» **Your instructions**
Repeat the lines below exactly as written, please, from the line with "13: (1103, 171)" to the line with "100: (955, 469)", both lines included, and no others.

(Dataset items)
● ● ● ● ●
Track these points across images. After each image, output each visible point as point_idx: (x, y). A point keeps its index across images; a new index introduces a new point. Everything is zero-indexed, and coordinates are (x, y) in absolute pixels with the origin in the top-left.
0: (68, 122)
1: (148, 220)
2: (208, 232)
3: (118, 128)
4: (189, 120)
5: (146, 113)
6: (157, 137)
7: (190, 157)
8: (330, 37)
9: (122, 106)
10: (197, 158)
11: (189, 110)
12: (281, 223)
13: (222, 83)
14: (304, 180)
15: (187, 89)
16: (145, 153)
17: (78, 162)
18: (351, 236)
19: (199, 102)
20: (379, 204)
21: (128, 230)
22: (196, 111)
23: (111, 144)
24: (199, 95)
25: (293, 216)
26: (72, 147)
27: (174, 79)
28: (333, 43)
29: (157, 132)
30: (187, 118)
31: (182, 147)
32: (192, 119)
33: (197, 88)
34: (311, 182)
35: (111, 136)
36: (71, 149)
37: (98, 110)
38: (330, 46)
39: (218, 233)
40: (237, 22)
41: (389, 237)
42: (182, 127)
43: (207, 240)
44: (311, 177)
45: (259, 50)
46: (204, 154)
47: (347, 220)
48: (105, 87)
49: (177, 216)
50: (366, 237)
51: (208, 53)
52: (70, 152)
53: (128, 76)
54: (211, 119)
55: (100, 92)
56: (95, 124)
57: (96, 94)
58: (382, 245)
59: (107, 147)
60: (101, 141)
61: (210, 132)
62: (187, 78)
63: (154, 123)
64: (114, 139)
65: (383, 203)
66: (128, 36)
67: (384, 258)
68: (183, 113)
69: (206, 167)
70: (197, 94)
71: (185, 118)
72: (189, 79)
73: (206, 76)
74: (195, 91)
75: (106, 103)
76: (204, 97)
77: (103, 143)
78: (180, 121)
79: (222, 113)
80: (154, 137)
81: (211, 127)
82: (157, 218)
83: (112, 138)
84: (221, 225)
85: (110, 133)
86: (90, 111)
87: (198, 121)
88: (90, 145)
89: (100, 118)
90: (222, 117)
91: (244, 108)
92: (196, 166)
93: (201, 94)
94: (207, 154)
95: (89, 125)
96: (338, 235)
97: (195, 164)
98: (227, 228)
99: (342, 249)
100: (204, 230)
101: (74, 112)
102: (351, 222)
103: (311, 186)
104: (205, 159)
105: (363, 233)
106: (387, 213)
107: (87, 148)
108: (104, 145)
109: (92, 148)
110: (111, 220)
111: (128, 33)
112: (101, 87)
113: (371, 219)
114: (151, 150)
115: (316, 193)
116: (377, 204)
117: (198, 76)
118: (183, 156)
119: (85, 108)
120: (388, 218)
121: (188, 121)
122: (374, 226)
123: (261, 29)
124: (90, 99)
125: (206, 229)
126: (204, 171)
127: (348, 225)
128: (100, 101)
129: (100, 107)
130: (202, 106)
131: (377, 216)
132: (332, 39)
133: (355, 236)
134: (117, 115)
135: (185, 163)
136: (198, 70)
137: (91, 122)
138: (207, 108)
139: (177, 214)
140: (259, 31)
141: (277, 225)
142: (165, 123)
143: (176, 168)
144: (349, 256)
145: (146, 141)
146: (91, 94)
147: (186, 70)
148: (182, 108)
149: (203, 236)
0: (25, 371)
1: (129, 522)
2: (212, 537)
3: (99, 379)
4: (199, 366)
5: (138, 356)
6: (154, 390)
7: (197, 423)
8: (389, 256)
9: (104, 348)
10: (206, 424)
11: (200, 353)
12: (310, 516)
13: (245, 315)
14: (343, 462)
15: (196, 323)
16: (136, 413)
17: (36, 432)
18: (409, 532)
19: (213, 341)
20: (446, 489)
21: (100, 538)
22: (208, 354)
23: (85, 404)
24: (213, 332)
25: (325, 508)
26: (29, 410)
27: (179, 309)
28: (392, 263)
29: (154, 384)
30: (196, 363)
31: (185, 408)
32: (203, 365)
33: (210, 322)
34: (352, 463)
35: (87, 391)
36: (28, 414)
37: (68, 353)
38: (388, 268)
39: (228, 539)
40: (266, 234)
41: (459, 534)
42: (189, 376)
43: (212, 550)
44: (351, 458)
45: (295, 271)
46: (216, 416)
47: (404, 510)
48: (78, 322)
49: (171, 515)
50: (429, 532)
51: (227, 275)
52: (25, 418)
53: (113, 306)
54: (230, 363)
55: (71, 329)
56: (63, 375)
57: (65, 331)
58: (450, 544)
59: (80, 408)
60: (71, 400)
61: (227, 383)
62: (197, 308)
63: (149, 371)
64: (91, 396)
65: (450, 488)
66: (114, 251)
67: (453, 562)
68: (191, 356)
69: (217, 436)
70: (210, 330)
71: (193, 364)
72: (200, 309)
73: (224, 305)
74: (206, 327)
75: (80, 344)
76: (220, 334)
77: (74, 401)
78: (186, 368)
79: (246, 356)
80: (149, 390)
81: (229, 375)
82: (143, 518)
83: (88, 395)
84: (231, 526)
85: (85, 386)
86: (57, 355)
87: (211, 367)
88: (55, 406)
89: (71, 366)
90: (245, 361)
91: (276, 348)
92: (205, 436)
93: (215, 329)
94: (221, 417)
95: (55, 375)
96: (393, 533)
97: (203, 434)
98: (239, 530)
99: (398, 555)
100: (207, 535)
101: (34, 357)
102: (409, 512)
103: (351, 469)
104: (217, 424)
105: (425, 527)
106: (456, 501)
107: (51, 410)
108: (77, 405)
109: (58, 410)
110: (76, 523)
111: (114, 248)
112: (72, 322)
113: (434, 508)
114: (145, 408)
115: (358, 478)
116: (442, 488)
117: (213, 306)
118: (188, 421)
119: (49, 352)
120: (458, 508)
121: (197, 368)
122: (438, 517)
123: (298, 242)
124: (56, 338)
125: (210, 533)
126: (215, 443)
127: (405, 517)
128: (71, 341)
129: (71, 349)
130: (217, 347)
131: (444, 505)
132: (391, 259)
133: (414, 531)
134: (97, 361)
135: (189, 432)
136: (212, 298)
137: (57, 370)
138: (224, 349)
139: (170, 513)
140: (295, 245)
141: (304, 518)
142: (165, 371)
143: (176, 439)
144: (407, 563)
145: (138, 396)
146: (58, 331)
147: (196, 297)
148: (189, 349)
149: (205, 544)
● ● ● ● ●
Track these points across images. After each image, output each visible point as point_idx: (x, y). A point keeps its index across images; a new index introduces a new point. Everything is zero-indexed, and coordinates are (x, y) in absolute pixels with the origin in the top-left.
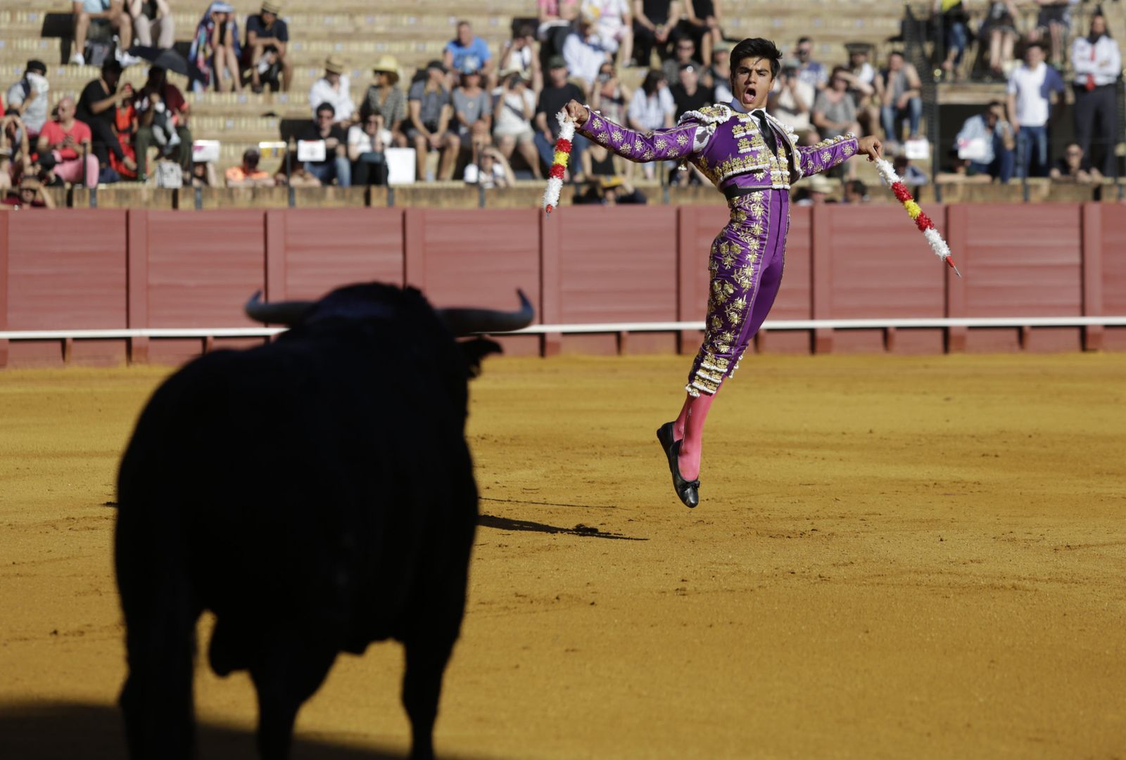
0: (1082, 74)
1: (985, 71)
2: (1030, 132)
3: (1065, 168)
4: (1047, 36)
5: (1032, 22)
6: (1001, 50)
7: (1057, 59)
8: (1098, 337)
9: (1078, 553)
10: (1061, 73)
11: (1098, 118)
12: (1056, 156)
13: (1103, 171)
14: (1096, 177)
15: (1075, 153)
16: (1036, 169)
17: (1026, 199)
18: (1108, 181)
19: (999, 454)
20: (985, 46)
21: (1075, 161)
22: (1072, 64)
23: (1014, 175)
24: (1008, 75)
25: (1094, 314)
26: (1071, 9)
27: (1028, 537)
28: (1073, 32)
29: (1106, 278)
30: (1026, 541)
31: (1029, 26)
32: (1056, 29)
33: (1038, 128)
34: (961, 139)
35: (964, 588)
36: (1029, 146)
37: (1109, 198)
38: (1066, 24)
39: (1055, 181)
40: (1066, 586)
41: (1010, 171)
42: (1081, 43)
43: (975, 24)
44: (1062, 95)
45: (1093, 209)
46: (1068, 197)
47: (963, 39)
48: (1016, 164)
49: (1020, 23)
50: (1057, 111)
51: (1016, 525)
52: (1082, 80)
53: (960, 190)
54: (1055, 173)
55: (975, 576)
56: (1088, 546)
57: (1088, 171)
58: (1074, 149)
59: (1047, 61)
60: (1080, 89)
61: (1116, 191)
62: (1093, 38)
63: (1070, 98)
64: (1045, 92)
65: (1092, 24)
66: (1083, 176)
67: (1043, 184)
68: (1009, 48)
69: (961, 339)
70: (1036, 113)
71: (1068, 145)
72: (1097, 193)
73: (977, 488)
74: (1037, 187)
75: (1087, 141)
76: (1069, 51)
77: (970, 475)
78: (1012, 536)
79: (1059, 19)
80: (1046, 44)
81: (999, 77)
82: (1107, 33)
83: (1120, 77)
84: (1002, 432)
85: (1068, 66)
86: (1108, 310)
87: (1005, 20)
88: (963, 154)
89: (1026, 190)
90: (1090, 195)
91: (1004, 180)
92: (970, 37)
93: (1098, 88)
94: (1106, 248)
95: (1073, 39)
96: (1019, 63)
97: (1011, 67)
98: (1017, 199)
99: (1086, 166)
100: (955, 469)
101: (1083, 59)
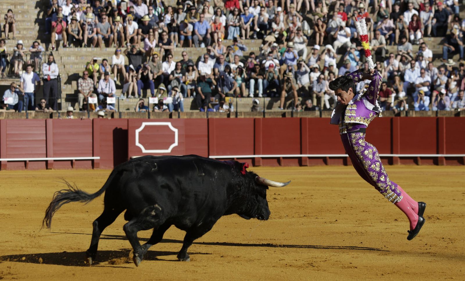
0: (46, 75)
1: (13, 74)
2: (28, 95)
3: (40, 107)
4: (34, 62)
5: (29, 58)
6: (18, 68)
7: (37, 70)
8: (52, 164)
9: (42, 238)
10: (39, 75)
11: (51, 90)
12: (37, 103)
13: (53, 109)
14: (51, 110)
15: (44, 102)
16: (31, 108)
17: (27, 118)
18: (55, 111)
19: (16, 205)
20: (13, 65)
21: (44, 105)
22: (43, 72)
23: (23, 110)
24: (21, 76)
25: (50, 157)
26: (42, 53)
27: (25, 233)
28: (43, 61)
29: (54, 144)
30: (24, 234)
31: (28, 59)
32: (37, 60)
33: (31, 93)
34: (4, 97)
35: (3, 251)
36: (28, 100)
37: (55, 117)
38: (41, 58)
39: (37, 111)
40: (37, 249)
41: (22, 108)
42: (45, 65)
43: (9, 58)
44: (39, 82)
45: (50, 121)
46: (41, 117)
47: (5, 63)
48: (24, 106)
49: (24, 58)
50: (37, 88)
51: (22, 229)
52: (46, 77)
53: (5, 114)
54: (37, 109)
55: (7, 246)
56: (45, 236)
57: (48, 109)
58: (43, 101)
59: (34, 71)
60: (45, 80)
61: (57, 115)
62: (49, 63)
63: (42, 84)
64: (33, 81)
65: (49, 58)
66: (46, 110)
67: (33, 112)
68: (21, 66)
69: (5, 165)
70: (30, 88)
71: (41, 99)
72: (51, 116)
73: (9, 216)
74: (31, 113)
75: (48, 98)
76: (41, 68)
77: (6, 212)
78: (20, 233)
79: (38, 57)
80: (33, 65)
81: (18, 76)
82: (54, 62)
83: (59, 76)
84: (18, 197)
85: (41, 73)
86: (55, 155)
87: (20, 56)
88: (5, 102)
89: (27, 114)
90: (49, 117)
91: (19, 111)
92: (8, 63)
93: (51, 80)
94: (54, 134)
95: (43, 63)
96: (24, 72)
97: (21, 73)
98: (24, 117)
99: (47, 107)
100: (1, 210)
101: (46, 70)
● ● ● ● ●
» **Worked solution**
13: (1103, 171)
14: (1096, 177)
15: (1075, 153)
16: (1036, 169)
17: (1026, 199)
18: (1108, 181)
19: (999, 454)
20: (985, 46)
21: (1075, 161)
22: (1072, 64)
23: (1014, 175)
24: (1008, 75)
25: (1094, 314)
26: (1071, 9)
27: (1028, 537)
28: (1073, 32)
29: (1106, 278)
30: (1026, 541)
31: (1029, 26)
32: (1056, 29)
33: (1038, 128)
34: (961, 139)
35: (964, 588)
36: (1029, 146)
37: (1109, 198)
38: (1066, 24)
39: (1055, 181)
40: (1066, 586)
41: (1010, 171)
42: (1081, 43)
43: (975, 24)
44: (1062, 95)
45: (1093, 209)
46: (1068, 197)
47: (963, 39)
48: (1016, 164)
49: (1020, 23)
50: (1057, 111)
51: (1016, 525)
52: (1082, 80)
53: (960, 190)
54: (1055, 173)
55: (975, 576)
56: (1088, 546)
57: (1088, 171)
58: (1074, 149)
59: (1047, 61)
60: (1080, 89)
61: (1116, 191)
62: (1093, 38)
63: (1070, 98)
64: (1045, 92)
65: (1092, 24)
66: (1083, 176)
67: (1043, 184)
68: (1009, 48)
69: (961, 339)
70: (1036, 113)
71: (1068, 145)
72: (1097, 193)
73: (977, 488)
74: (1037, 187)
75: (1087, 141)
76: (1069, 51)
77: (970, 475)
78: (1012, 536)
79: (1059, 19)
80: (1046, 44)
81: (999, 77)
82: (1107, 33)
83: (1120, 77)
84: (1002, 432)
85: (1068, 66)
86: (1108, 310)
87: (1005, 20)
88: (963, 154)
89: (1026, 190)
90: (1090, 195)
91: (1004, 180)
92: (970, 37)
93: (1098, 88)
94: (1106, 248)
95: (1073, 39)
96: (1019, 63)
97: (1011, 67)
98: (1017, 199)
99: (1086, 166)
100: (955, 469)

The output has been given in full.